La fête du Schmoll, c’est demain !

Claude Moine, dit Eddy Mitchell, chanteur et acteur, compte parmi les personnalités les plus importantes du paysage musical français, drainant un public fidèle.


En 1958, c’est le premier vrai contact pour Claude avec la musique américaine rock, lors d’un concert de Bill Haley and the Comets.

C’est alors la formation de son groupe, d’abord brièvement appelé Eddy Dane et les Danners, puis Les Five Rocks que l’on transforme en Les Cinq Rocks. Ils se produisent régulièrement sur scène, en particulier dans le «temple du rock» parisien.

« Pour faire du rock and roll il faut faire américain » pense-t-il ; aussi Claude fait le choix d’Eddy comme prénom de scène, et Moine devient Mitchell, « parce que ça sonne américain ».

Il est surnommé «Schmoll» par ses proches, un surnom repris affectueusement par le public. Appréciant les expressions américaines, et grand par rapport à ses amis, il avait coutume de les appeler familièrement «Small». Prononcée avec l’accent français, cette expression donnera naissance au célèbre surnom.

Après les débuts prometteurs de son ami Jean-Philippe Smet, dit Johnny Hallyday, Eddy Mitchell décide de tenter sa chance et les Five Rocks signent fin 1960 chez Barclay, qui les renommera à leur insu, Les Chaussettes noires, après avoir conclu un accord promotionnel avec les chaussettes Stemm.

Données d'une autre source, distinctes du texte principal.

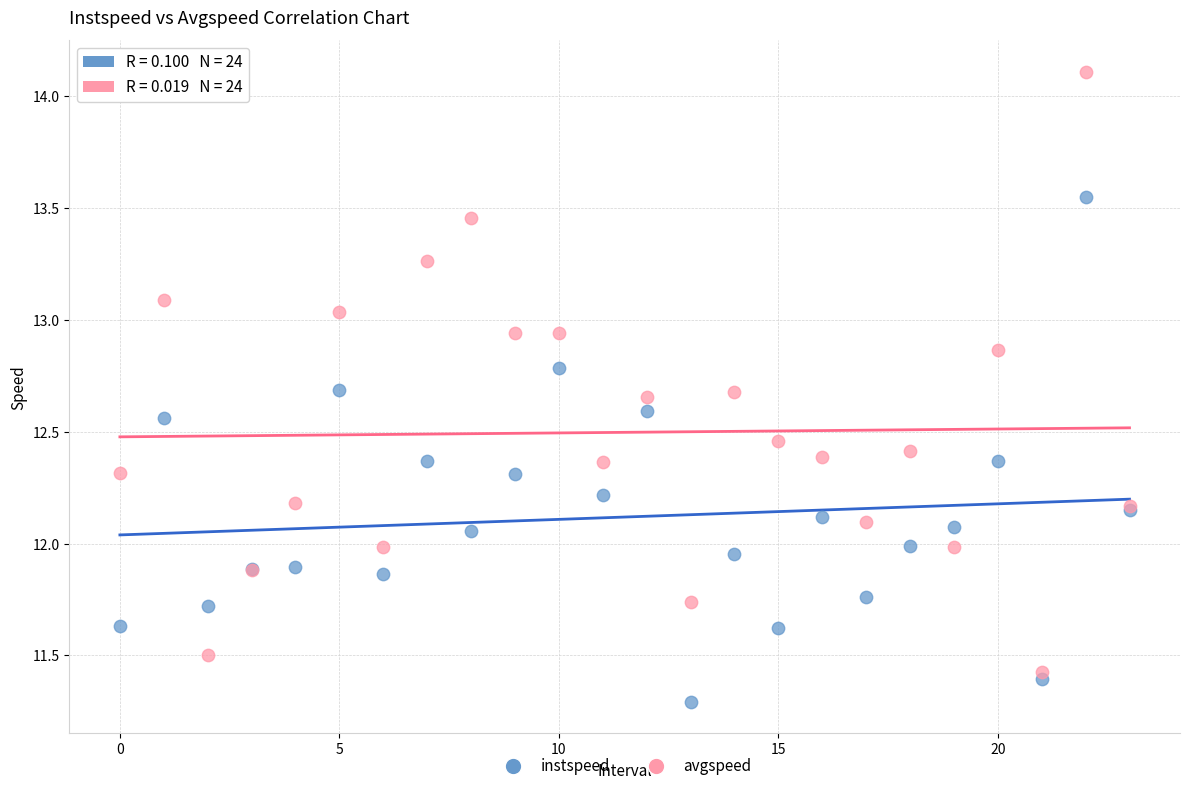

Which series contains the highest Y value?

avgspeed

Pour la petite histoire, Eddy devient ainsi le chanteur du premier groupe de rock français !

Le succès est immédiat, mais en 1962, les membres du groupe sont tour à tour appelés sous les drapeaux. Durant cette période, les enregistrements continuent tant bien que mal… Et c’est aussi le moment où Mitchell décide d’entamer à côté une carrière solo durant laquelle il alterne rock and roll, ballades, country, crooner.

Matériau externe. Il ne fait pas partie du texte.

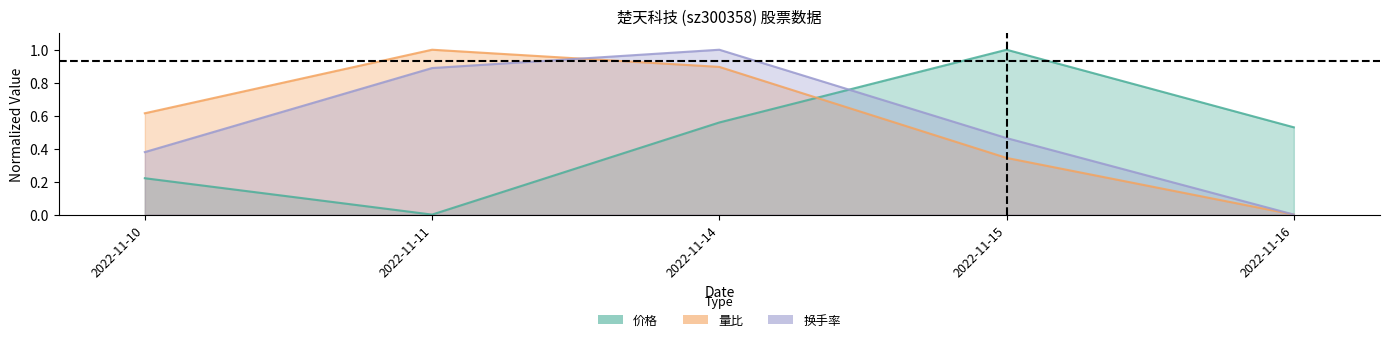

Reading left to right, extract all data points from this chart.

价格: 2022-11-10=0.2	2022-11-11=0.0	2022-11-14=0.6	2022-11-15=1.0	2022-11-16=0.5
量比: 2022-11-10=0.6	2022-11-11=1.0	2022-11-14=0.9	2022-11-15=0.3	2022-11-16=0.0
换手率: 2022-11-10=0.4	2022-11-11=0.9	2022-11-14=1.0	2022-11-15=0.5	2022-11-16=0.0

Désirant faire « cavalier seul », l’annonce officielle de sa séparation avec les Chaussettes noires a lieu le 31 décembre 1963. Avec la publication de ses deux premiers albums en solo, Eddy Mitchell démontre qu’il a musicalement évolué vers d’autres courants musicaux en élargissant son répertoire et son registre vocal et qu’il n’en demeure pas moins rockeur. Rockeur certes côté musique, car pour ce qui est du look et de l’attitude, là aussi les changements sont visibles. Eddy Mitchell aborde – pochettes de disques à l’appui – costumes sombres, chemises et cravates.


Côté scènes, il est accompagné à la guitare, durant quelques mois, par un certain Jacques Dutronc.

Il évolue vers le rhythm’n’Blues, et dès lors, sa carrière va connaître des hauts et des bas jusqu’à la moitié des années 1970. Le chanteur se cherche et se perd dans différents styles musicaux, tous plus variés les uns que les autres, livrant alors une succession d’albums qui connaissent un succès confidentiel.

La reconquête du public pour le chanteur passe par un retour au rock and Roll, sa première influence, avec des enregistrements réguliers à Nashville, capitale du rock et de la musique country.


Eddy a obtenu 5 victoires de la musique : 3 pour le meilleur concert de l’année (1992-1995-2011) et 2 pour le meilleur album de l’année (1994 et 1997).

Il est aussi acteur (il est même très bon), comédien pour le théâtre et la publicité, écrivain,… tout en continuant la musique, fin 2015 étant sorti dans les bacs son 36ème album studio, rien de moins… Quel homme !

C’était presque une évidence de choisir Eddy Mitchell pour célébrer cette fête de la musique 2016, non ?!